In the J.P. Wiser’s Rare Cask Series, Seasoned Oak is the latest release. It’s been on the shelves (Ontario-only) for about three months now.
It is 19-years-old. For the other specs, the Toronto Whisky Society (Brian Vanderkruk) has done a good job to resume things concisely, which you can read here.
The ABV is 48%, so higher than usual for Canadian whiskey. 18-year-old corn and rye whiskies were married for a further year in barrels made from staves allowed to season for four years in the open elements.
In past generations such open-air drying was typical of barrel production, but the period must have varied. In an early-1900s cooperage article linked in this post of mine, it is stated, see pp. 81-82, that the mills air-dried the staves for six months and the distilleries completed the process with 15 day’s kiln-drying.
Perhaps most bourbon today is aged in barrels made from kiln-dried staves that don’t receive any outdoor drying. At least, that’s my understanding from many years immersion in the U.S. bourbon scene and early visits to Kentucky.
The corn spirit is Double Distilled base whisky and the rye, Star Special, a rye mash whisky distilled at a low proof in a column still and then a pot still.
(The standard J.P. Wiser’s expressions are typically blends of the Double Distilled and Star, the same rye spirit not given a second run in the pot still. The pot still is more or less like the U.S. doubler-stage for bourbon or straight rye).
Just as for regular J.P. Wiser’s 18-years-old, barrels that formerly held bourbon or Canadian whisky are used for that aging period of Seasoned Oak. The seasoned oak phase proper is charred virgin wood, similar to bourbon barrels in the U.S. But it’s only one year out of 19, therefore, in terms of maturation.
I’d guess only a little Star Special is blended into the base whisky as Seasoned Oak has mainly a grain whisky character IMO. It’s similar in this regard to J.P. Wiser’s 18-years-old.
Hence the body is light and fairly clean or neutral. One review I read stated “acetone”, which can be a “distillery” or straight character, but I didn’t get that.
Yet, there is a spicy cocoa top-note that must come from the extra year in naturally-seasoned virgin oak. The 20 extra dollars for the expression are paying for that, and the extra proof.
Is it worth it? Some reviews are head-over-heels in love, others less so. I’m kind of in the middle. It’s interesting, I’m glad I bought it, but it’s not superlative. For me, the current Lot 40, which uses the new charred barrel, is where the action is.
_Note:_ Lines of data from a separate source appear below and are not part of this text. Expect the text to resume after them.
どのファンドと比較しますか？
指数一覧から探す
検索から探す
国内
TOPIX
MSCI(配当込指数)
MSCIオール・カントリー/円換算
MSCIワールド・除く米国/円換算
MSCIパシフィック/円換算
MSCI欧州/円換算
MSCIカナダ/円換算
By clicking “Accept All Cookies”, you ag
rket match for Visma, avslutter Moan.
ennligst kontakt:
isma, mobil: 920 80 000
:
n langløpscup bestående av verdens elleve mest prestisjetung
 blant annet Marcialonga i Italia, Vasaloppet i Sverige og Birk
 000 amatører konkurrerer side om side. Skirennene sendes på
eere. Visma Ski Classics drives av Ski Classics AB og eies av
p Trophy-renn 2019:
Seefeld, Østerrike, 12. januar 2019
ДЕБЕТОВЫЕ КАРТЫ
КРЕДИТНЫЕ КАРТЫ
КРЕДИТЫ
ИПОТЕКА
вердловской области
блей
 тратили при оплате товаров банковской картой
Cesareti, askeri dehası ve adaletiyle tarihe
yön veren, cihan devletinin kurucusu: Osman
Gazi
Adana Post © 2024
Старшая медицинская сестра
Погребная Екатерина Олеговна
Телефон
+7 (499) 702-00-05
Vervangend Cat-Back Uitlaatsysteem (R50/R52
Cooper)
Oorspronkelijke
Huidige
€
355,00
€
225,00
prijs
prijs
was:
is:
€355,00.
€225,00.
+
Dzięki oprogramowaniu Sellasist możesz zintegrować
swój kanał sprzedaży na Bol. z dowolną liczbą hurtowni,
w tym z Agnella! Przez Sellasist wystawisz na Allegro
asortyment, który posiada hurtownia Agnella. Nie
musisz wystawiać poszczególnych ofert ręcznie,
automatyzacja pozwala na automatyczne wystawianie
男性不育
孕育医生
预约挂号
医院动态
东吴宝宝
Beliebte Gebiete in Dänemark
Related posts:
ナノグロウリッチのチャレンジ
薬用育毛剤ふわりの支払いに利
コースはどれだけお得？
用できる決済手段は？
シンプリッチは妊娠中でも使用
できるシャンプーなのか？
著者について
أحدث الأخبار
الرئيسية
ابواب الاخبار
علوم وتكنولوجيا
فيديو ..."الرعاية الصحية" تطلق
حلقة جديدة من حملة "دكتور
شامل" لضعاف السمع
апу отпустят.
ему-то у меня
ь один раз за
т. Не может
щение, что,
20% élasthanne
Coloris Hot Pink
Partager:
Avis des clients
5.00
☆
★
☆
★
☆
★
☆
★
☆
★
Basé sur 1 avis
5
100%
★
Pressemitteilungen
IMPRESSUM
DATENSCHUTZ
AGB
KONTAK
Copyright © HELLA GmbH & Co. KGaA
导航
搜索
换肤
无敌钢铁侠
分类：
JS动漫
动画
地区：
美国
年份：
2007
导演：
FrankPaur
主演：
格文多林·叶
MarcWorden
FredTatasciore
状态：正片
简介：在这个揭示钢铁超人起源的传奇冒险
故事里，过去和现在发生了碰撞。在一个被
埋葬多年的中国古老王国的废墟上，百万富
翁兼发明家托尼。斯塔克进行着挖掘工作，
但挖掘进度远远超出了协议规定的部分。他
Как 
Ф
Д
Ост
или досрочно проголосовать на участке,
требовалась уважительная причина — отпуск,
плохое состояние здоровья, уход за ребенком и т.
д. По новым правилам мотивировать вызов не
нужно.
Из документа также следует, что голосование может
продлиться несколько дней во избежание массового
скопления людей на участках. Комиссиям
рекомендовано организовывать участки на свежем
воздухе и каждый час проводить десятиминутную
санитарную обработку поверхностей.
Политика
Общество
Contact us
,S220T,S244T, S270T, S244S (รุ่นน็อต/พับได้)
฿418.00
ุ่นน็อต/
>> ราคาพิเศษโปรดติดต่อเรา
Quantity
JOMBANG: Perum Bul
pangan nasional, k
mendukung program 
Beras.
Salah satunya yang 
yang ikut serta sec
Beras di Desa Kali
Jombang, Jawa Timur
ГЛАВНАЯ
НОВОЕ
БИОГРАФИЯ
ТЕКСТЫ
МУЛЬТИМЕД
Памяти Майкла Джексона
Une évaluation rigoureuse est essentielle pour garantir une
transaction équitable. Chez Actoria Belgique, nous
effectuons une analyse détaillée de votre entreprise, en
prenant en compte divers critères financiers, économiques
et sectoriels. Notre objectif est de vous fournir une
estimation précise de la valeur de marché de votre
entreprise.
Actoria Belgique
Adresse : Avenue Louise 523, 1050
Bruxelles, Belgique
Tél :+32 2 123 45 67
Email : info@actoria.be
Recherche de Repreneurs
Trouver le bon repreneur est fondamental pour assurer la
AFAIK it is 100% Star Special, not blended with Double Distilled, and benefits from the early and uniquely complex maturation charred new wood imparts.
The best Canadian whiskies regularly available in the market today are the revamped Lot 40 and Canadian Club Chairman’s Select 100% Rye. Both are straights for all practical purposes, and the results show.
For those wedded to the more traditional Canadian style, Seasoned Oak will appeal due to its age and unique character.